Source material:
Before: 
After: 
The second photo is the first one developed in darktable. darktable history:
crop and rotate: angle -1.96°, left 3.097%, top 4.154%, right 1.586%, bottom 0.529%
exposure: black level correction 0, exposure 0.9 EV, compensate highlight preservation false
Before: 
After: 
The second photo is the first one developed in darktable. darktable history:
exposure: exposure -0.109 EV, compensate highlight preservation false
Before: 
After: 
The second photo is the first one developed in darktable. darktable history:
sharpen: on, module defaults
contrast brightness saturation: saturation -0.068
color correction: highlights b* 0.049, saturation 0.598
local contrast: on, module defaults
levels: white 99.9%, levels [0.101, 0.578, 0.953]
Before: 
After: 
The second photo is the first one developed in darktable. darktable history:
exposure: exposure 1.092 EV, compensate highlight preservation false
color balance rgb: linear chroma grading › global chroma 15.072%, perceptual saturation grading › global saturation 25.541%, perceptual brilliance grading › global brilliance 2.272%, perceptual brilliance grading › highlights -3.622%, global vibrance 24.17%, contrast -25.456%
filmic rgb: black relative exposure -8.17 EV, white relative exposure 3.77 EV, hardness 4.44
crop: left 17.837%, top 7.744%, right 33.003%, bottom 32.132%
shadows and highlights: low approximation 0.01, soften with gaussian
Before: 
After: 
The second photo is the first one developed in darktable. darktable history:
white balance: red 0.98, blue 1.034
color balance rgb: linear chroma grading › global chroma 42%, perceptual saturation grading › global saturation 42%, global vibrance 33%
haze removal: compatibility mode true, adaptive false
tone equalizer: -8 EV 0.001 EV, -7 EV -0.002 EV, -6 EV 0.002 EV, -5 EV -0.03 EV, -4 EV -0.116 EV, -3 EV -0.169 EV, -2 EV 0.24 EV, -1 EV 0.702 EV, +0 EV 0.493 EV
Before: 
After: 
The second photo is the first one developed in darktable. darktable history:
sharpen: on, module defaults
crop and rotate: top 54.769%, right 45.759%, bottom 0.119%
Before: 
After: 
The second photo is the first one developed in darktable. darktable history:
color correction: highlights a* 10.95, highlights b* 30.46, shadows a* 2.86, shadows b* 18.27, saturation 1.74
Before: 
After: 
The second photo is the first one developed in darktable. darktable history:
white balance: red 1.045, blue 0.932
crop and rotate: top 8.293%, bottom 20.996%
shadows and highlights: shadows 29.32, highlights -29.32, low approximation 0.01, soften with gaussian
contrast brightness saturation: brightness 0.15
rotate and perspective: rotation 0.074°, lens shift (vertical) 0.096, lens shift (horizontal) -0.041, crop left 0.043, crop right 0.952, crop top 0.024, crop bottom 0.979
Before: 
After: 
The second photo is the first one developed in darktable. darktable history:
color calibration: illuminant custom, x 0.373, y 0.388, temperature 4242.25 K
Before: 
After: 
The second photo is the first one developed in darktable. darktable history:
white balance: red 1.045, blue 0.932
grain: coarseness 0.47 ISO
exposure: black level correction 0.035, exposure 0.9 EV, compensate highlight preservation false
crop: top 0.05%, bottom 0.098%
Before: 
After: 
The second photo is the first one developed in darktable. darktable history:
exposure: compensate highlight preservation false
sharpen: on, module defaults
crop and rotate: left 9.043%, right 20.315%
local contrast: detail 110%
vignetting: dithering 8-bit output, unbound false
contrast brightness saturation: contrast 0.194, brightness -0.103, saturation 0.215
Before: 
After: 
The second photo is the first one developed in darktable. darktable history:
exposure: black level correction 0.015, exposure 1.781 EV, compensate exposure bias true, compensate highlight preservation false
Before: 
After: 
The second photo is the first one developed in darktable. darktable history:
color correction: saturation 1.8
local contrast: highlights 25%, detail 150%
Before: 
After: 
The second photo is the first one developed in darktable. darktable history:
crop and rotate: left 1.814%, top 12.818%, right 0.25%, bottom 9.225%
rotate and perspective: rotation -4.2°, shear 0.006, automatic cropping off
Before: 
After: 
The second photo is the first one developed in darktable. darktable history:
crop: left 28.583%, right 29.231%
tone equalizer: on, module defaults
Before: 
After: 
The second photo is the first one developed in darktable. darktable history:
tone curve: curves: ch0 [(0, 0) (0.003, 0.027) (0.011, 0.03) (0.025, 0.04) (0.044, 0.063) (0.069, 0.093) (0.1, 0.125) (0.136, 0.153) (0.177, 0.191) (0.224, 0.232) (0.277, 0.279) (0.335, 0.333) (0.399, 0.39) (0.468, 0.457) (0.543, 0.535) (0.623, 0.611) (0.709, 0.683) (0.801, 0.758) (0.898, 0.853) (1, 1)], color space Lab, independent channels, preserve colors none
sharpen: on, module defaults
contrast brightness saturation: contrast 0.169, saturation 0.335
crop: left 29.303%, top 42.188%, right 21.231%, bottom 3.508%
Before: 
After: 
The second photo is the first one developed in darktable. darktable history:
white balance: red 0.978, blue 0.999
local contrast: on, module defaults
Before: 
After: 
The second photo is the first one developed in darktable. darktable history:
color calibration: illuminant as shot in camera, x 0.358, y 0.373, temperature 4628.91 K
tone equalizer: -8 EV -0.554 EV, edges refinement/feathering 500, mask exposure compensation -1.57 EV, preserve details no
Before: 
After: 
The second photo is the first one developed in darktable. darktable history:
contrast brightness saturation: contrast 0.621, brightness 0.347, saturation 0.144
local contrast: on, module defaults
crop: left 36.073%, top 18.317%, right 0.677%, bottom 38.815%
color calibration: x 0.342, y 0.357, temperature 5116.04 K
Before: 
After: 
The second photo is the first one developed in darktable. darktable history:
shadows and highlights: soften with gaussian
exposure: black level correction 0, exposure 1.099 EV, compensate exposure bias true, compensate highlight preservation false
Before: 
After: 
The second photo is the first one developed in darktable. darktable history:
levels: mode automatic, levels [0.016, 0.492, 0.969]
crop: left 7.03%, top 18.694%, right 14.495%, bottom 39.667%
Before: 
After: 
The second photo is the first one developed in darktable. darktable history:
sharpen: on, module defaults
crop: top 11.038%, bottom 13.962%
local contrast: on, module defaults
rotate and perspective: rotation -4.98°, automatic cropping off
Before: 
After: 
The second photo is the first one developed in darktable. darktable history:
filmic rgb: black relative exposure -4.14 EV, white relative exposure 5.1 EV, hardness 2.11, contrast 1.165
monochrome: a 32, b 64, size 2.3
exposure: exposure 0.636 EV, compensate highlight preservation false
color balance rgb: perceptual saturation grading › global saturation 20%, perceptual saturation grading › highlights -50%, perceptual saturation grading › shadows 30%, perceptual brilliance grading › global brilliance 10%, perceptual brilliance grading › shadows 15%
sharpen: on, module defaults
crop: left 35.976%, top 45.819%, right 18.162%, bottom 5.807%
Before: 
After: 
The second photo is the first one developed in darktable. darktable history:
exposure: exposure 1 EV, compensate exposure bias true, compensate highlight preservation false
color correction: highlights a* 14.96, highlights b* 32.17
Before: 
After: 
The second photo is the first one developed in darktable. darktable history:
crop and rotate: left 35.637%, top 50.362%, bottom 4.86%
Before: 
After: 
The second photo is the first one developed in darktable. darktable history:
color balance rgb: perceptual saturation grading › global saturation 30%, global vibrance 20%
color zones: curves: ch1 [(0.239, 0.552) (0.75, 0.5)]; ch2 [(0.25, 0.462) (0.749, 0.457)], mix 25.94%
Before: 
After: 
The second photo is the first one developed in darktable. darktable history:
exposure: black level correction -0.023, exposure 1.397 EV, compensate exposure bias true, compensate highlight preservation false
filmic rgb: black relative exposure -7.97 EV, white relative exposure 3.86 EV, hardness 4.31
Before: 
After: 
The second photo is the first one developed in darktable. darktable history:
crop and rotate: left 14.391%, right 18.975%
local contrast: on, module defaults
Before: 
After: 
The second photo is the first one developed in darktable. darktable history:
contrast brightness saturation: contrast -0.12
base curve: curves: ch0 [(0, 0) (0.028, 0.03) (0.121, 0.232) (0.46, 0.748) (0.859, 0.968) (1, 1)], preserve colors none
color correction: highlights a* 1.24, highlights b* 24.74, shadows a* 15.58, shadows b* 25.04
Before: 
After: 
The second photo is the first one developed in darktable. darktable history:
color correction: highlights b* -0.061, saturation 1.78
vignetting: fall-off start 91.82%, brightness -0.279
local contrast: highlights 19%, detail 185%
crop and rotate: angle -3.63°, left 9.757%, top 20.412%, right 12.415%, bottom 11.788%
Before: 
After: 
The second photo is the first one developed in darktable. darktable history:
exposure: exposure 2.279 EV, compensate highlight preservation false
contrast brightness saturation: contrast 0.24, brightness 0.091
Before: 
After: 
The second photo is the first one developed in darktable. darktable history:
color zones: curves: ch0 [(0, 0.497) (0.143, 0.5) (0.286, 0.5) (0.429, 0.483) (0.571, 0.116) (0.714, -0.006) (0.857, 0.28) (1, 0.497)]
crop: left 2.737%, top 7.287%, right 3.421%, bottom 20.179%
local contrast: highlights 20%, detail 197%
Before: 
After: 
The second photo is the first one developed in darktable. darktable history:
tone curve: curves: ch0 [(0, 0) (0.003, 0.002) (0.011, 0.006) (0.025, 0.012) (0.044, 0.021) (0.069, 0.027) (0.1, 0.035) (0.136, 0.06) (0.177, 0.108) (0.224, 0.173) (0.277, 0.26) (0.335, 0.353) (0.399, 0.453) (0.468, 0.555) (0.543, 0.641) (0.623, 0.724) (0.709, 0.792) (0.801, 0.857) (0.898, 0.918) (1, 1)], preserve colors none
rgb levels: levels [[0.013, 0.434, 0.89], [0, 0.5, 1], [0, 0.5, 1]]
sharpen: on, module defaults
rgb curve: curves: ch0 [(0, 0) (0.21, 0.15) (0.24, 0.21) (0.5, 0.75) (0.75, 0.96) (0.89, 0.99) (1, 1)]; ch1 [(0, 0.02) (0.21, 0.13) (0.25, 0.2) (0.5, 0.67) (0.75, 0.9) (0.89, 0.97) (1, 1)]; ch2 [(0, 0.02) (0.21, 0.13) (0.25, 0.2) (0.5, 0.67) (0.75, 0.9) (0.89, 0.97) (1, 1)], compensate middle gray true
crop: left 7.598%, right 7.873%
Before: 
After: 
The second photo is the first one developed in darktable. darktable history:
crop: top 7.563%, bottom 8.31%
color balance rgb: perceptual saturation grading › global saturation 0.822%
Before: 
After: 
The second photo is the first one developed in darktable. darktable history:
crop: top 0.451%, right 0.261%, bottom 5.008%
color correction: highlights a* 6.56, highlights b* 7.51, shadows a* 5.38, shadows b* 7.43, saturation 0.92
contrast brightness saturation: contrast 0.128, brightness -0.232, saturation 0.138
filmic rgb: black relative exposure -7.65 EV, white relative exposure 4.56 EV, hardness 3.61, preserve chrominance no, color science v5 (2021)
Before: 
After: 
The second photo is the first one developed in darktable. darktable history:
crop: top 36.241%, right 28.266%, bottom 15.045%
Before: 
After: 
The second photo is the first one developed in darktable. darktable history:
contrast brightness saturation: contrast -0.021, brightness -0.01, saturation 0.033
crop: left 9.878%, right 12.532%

Aim:
Give the listing above, from its first line through the line that contains "exposure: exposure -0.109", as a Markdown table with the columns Row and Line, numbering each line and leaving out blank lines.

Written answer:
| Row | Line |
|---|---|
| 1 | Before:  |
| 2 | After:  |
| 3 | The second photo is the first one developed in darktable. darktable history: |
| 4 | crop and rotate: angle -1.96°, left 3.097%, top 4.154%, right 1.586%, bottom 0.529% |
| 5 | exposure: black level correction 0, exposure 0.9 EV, compensate highlight preservation false |
| 6 | Before:  |
| 7 | After:  |
| 8 | The second photo is the first one developed in darktable. darktable history: |
| 9 | exposure: exposure -0.109 EV, compensate highlight preservation false |